How to Pick the Perfect Sofa

If you’re like me, your sofa is such an important part of your daily life that when it’s time to get a new one, it’s like adding a new member to your family. And just like family members, sofas have definite personalities. Here are some tips for picking the perfect one for your home:

Size It Up

Interior designers like to argue about whether it’s more important for a sofa to fit the scale of your room or the contours of your body. In my opinion, you need one that does both because in the long run, you won’t be happy with a sofa that isn’t the perfect proportion for your room or for your posterior.

To make sure your sofa suits the space, before you shop, measure your room and make note of the size and scale of additional furniture you will need to work around. Then, as you shop, forget your inhibitions and flop down on the sofas just like you would at home. Your body will tell you in a flash if the sofa is a fit.

Pick the Right Parts

Just like people, sofas have backs, arms, seats and legs. And if you’re like most of my customers, you will have a strong preference on each facet of your sofa’s anatomy.

First, pick a back that suits your taste and touch. If you want a formal, tailored look, check out a tight back design, where the back is upholstered and has no removable cushions. If you want a sofa that’s more comfortable and casual, you might prefer a loose-back sofa that’s covered with cushions or pillows.

Next, consider the arms. The most common style is a rolled arm that curves outward—an ideal pick for those who like to nap on the sofa. If you’re looking for a more modern look, however, you might prefer a crisp, square arm. As important as arm shape is arm height. How high do you want your sofa’s arm to come?

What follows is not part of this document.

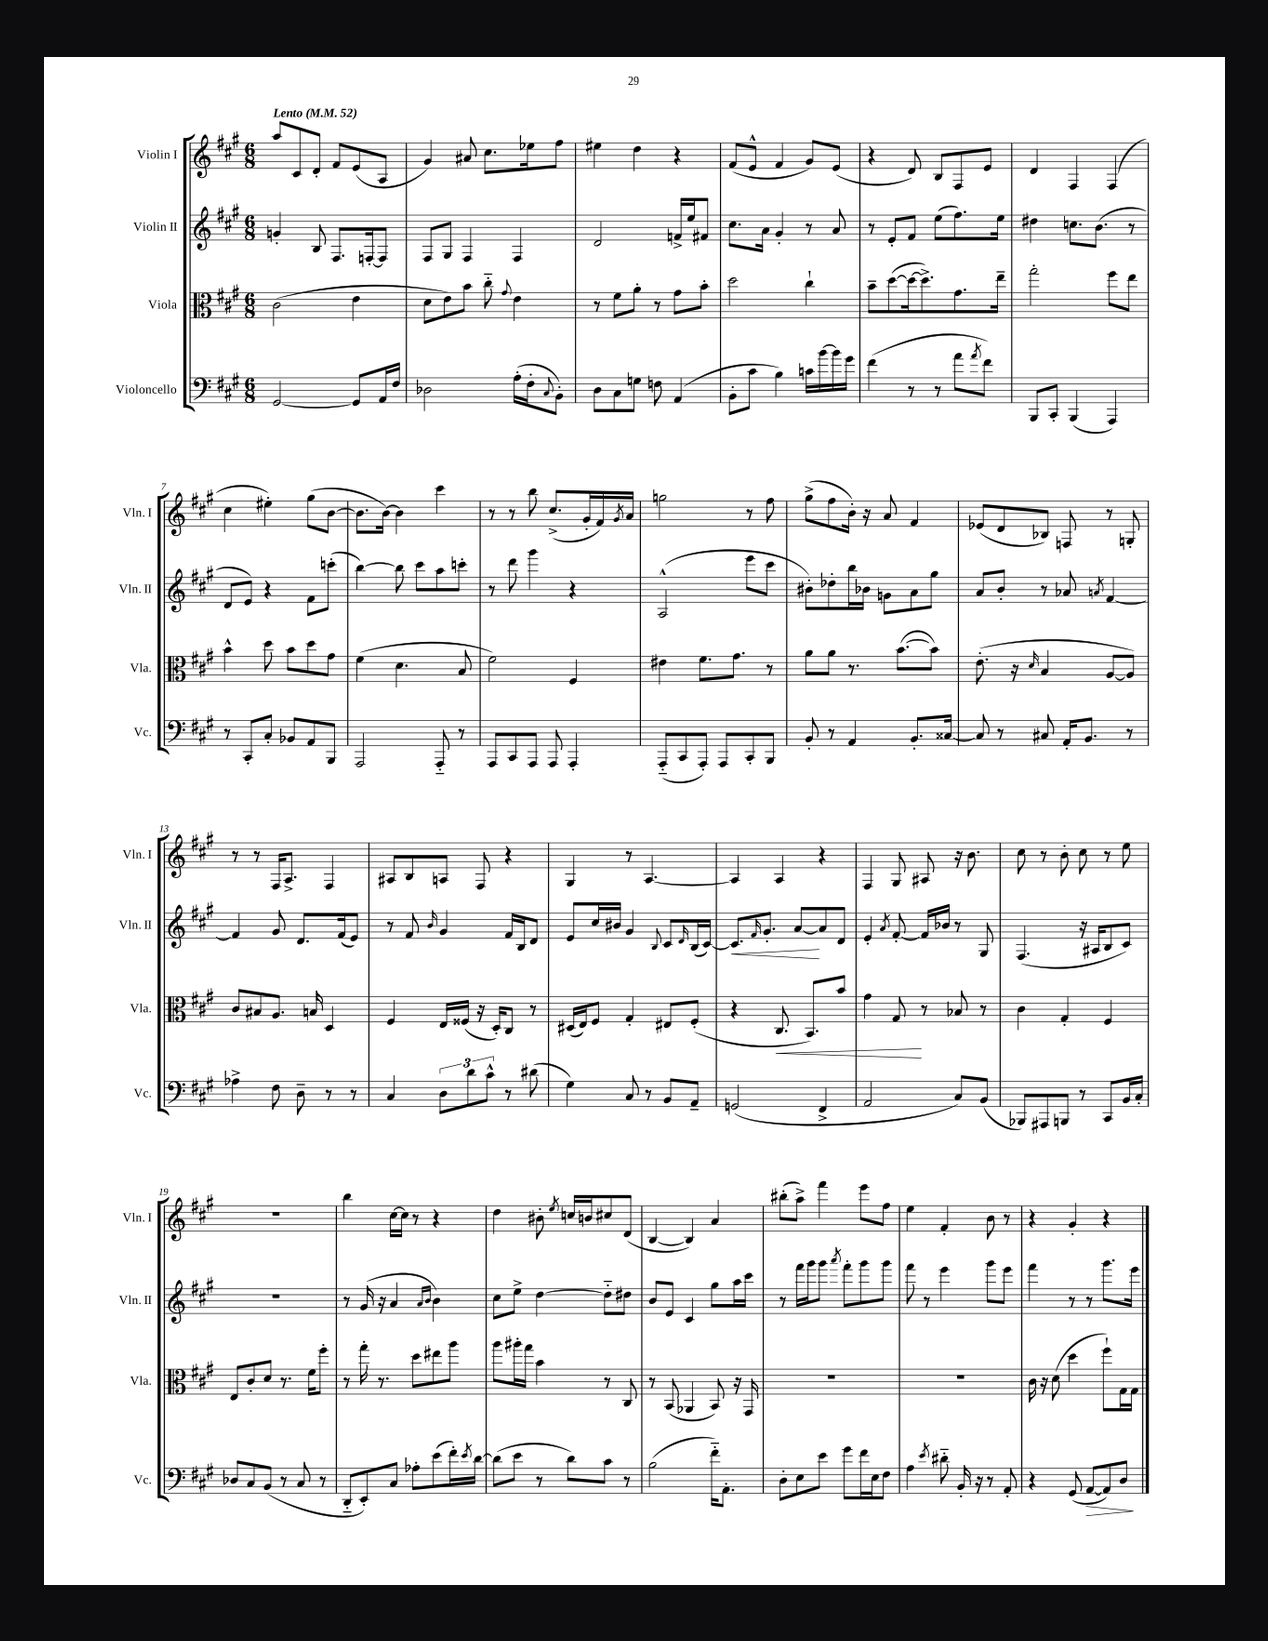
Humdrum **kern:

Third, decide whether you’d like your sofa to have a cushioned, bench or tight seat. Cushioned seats consist of separate cushions that fit snugly together, and they are a great option if you want to remove the covers for laundering. A bench seat is one large cushion that spans the entire length of the sofa. Tight seats are built into the frame of the sofa and cannot be removed. They are usually firmer and more formal in appearance.

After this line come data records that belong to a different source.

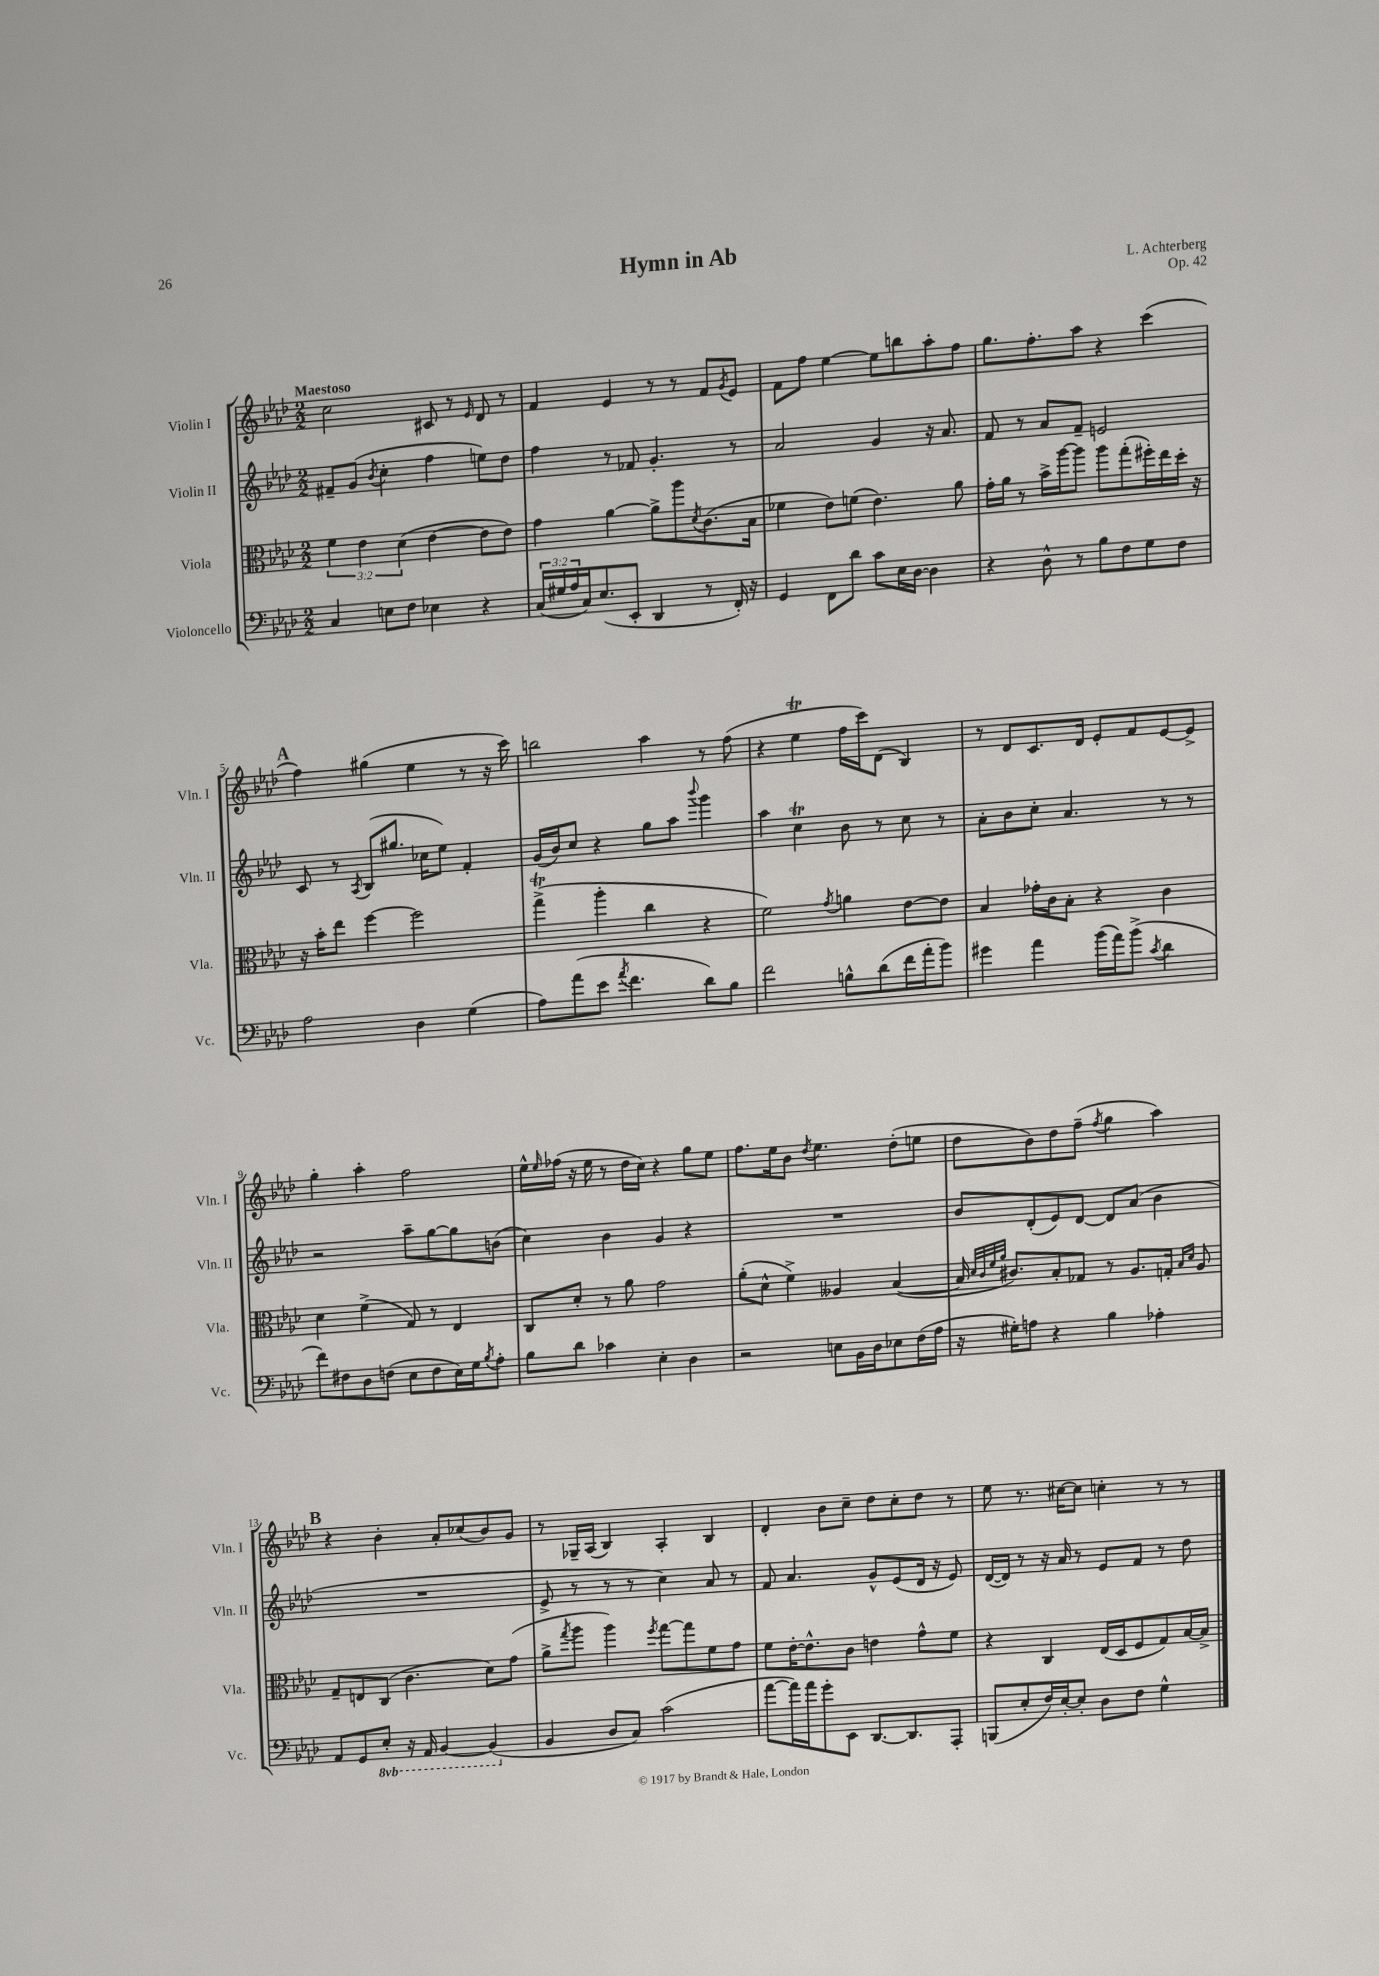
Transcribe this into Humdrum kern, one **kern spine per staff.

**kern	**kern	**kern	**kern
*staff4	*staff3	*staff2	*staff1
*clefF4	*clefC3	*clefG2	*clefG2
*k[b-e-a-d-]	*k[b-e-a-d-]	*k[b-e-a-d-]	*k[b-e-a-d-]
*M2/2	*M2/2	*M2/2	*M2/2
4C	6f	8f#~	2cc
.	.	(8g	.
.	6e-	.	.
.	.	8qb-	.
8E	.	4cc'	.
.	(6d-	.	.
8F	.	.	.
4E-	[4e-	4ff	8c#
.	.	.	8r
.	.	.	16qqe-
4r	8e-]	8ee)	8d-
.	8e-)	8dd-	8r
=	=	=	=
(24C	4g	4ff	4f
24G#	.	.	.
24A-	.	.	.
16C)	.	.	.
(8.E-	.	.	.
.	[4a-	8r	4e-
8EE-'	.	8f-	.
4DD-	8a-^]	4.g'	8r
.	8aa-	.	8r
.	8qd-	.	.
8r	(8.c	.	8f
.	.	.	8qg
16FF')	.	8r	8e-
16r	16B-	.	.
=	=	=	=
4GG	4f-	2a-	8f
.	.	.	8ff
8FF	8e-)	.	[4ee-
8d-	(8f	.	.
8c	4.e-)	4g	8ee-]
16E-	.	.	8bb
[16D-	.	.	.
4D-]	.	16r	8aa-'
.	.	8.a-	.
.	8a-	.	8ff
=	=	=	=
4r	16g'	8f	8.gg
.	16a-	.	.
.	8r	8r	.
.	.	.	8.ff'
8D-^^	16b-^	8a-	.
.	[16aa-	.	.
8r	8aa-]	8f~	8aa-
8B-	8aa-	2e	4r
8F	(8gg'	.	.
8G	16ff#')	.	(4ccc
.	16ee-	.	.
8F	16dd-'	.	.
.	16r	.	.
=	=	=	=
2A-	16r	8c	4ff)
.	16b-'	.	.
.	8ee-	8r	.
.	.	8qA-	.
.	[4ff	(8B-	(4gg#
.	.	8.gg#	.
4D-	2ff]	.	4ee-
.	.	16cc-	.
.	.	8ee-)	.
(4G	.	4f'	8r
.	.	.	16r
.	.	.	16ccc)
=	=	=	=
8A-)	(4gg^	(16g	2bb
.	.	16b-)	.
(8a-	.	8cc	.
8e-	4aa-'	4r	.
8qa-	.	.	.
4.f	.	.	.
.	4cc	8gg	4aa-
.	.	8aa-	.
.	.	8qqbbb-	.
8d-)	4r	4ggg	8r
8B-	.	.	(8ff
=	=	=	=
2f	2f)	4aa-	4r
.	.	4cc	4ee-
.	8qg	.	.
8B^^	4a	8b-	16ff
.	.	.	16ccc)
(8d-	.	8r	(8d-
16f	[8e-	8cc	4B-)
16a-'	.	.	.
8b-)	8e-]	8r	.
=	=	=	=
4g#	4B-	8a-'	8r
.	.	8b-	8d-
4a-	16g-'	8cc'	8.c
.	16c	.	.
.	8B-'	4.a-	.
.	.	.	16d-
(16b-	4r	.	8e-'
16a-)	.	.	.
(8b-^	.	.	8f
8qc	.	.	.
4d-	4c	8r	[8e-
.	.	8r	8e-^]
=	=	=	=
8f)	4d-	2r	4gg'
8F#	.	.	.
8D-	(4f^	.	4aa-'
(8F	.	.	.
8E-	8G)	8aa-~	2ff
8F	8r	[8gg	.
16E-)	4E-	8gg]	.
16G	.	.	.
8qB-	.	.	.
8A-'	.	(8b	.
=	=	=	=
8B-	8C	4cc)	16ee-^^
.	.	.	16qqee-
.	.	.	(16ff-
8d-	8d-'	.	16r
.	.	.	16ee-
4c-	8r	4b-	8r
.	8a-	.	16dd-
.	.	.	16cc)
4E-'	2g	4g	4r
4D-	.	4r	8gg
.	.	.	8ee-
=	=	=	=
2r	(8a-'	1r	8.ff
.	8d-^^	.	.
.	.	.	16ee-
.	4f^)	.	8b-
.	.	.	8qdd-
.	.	.	4.ee-
8E	4A--	.	.
16BB-	.	.	.
16D-	.	.	.
8E-	([4B-	.	(8dd-'
(16F	.	.	8ee
16A-	.	.	.
=	=	=	=
16r	16B-]	8b-	8dd-
.	32qqd-	.	.
.	32qqc	.	.
.	32qqf	.	.
.	32qqa-	.	.
16G#')	8.c#)	.	.
8A	.	(8d-'	8b-)
4r	8B-'	8e-)	8dd-
.	8G-	[8d-	(8ff~
.	.	.	8qff
4B-	8r	8d-]	4gg
.	8.A-	(8a-	.
4A-'	.	4b-	4aa-)
.	16G'	.	.
.	16qqB-	.	.
.	16qqd-	.	.
.	8A-	.	.
=	=	=	=
8AA-	8G~	1r	4r
8GG	8E	.	.
8EE-'	(8C	.	4b-'
16r	4.c	.	.
16AAA-	.	.	.
[4BBB-	.	.	8a-'
.	.	.	(8cc-
(4BBB-]	8d-)	.	8b-)
.	(8g	.	8g
=	=	=	=
4BB-	8a-^	8e-^	8r
.	8qgg	.	.
.	8aa-	8r	16G-~
.	.	.	(16A-
8D-	4aa-)	8r	4B-)
8C)	.	8r	.
.	8qff	.	.
(2c	[8gg	4cc)	4A-'
.	8gg]	.	.
.	8f	8a-	4B-
.	8g	8r	.
=	=	=	=
[8a-	8f	8f	4d-'
16a-])	[16e-'	4.a-	.
16a-	8.e-^^]	.	.
8g'	.	.	8b-
8EE-	8c	.	8cc~
[8.DD-	4e	8g^^	8dd-
.	.	(8e-	8cc'
8.DD-]	.	.	.
.	8g^^	16d-	8dd-
.	.	16r	.
8AAA-'	8f	8e-)	8r
=	=	=	=
(8BBB	4r	([16d-	8ee-
.	.	16d-])	.
8E-'	.	8r	8.r
16F)	4C	16r	.
[16E-'	.	16a-	[16cc#
8E-']	.	8r	8cc#]
8D-	(16E-	8e-	4cc'
.	16D-	.	.
8F	8F	8f	.
4G^^	8G)	8r	8r
.	[16B-	8dd-	8r
.	16B-^]	.	.
==	==	==	==
*-	*-	*-	*-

Finally, look at the sofa’s legs. Do you want a straight, modern leg, or a more traditional look, like curved legs on castors? Or would you rather cover the legs with a skirt featuring kick, inverted, button and box pleats?

Superb Style

If you’re overwhelmed by the dizzying selection of sofa styles, start by checking out a few of my favorites:

The English or Club sofa was my pick for my own living room. This timeless style features slightly rounded arms set back from the rolled back. You can dress this sofa up or down simply by changing your accent pillows.

If you like sofas with high arms, the Knole style may be just right for you. This mainstay of the English country look has a straight, high back and angled arms. Traditional models feature finials wrapped in cords at the juncture of the back and arms.

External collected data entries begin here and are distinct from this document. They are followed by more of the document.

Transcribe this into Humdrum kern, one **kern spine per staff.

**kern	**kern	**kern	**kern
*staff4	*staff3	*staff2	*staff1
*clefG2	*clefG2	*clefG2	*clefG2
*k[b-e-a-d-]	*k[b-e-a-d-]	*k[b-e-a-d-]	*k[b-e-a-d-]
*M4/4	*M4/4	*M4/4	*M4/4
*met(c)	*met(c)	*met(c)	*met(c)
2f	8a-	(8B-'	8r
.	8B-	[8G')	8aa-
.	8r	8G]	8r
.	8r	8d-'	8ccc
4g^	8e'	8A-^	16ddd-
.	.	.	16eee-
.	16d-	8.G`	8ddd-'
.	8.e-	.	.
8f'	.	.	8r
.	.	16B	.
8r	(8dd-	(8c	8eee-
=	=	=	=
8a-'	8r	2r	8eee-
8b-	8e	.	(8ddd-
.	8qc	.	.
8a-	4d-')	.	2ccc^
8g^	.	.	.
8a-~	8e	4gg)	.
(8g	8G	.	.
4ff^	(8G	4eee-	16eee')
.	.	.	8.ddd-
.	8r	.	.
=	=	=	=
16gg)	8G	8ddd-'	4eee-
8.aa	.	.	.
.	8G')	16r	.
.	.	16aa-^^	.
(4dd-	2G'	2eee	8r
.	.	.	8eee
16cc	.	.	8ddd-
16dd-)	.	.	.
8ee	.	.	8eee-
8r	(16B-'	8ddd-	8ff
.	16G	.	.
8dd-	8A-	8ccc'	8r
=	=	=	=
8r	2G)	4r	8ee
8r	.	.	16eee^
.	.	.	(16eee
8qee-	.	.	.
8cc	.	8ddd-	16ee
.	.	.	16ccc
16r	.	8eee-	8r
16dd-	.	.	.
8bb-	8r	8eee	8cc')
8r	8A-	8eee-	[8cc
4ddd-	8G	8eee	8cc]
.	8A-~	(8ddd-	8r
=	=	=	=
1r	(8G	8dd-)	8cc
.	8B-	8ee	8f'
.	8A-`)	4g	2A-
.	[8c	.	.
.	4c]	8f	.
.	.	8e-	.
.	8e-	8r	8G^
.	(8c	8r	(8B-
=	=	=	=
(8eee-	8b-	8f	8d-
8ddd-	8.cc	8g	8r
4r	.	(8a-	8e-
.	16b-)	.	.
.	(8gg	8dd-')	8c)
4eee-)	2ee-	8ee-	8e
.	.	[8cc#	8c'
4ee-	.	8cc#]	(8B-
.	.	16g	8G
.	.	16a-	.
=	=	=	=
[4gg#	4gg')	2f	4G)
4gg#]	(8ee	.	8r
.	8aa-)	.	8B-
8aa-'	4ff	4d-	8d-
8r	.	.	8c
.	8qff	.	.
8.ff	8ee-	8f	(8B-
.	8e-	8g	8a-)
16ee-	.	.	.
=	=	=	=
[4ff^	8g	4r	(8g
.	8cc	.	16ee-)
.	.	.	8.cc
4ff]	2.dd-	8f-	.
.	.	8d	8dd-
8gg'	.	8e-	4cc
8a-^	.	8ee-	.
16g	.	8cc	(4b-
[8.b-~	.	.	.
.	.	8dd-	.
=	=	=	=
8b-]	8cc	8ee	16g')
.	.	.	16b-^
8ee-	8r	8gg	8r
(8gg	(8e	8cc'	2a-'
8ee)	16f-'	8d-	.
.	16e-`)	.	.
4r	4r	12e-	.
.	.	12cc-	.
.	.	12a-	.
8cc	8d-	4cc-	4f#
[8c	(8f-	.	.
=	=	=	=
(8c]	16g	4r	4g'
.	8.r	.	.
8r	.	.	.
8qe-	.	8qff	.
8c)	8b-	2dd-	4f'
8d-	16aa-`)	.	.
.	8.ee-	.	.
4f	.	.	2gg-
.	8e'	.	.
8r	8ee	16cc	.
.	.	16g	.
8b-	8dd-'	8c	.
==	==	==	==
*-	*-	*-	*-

If I had a formal library, I’d get a Chesterfield sofa in a heartbeat. Usually upholstered in leather, Chesterfields feature tufted backs, high rolled arms and tight seats.

My customers can’t get enough of the traditional Bridgewater sofa, with its low, rolled arms and cushioned back and seat. Unassuming and ageless, this beloved style fits most people’s lifestyles and bodies.

Check out the Camelback style, with its tight, arching back and high rolled arms, for a charming look that harkens back to the 18th century.

The Lawson, with its low, square back and either square or rolled arms, is very boxy and hip—an ideal choice for a contemporary or modern home.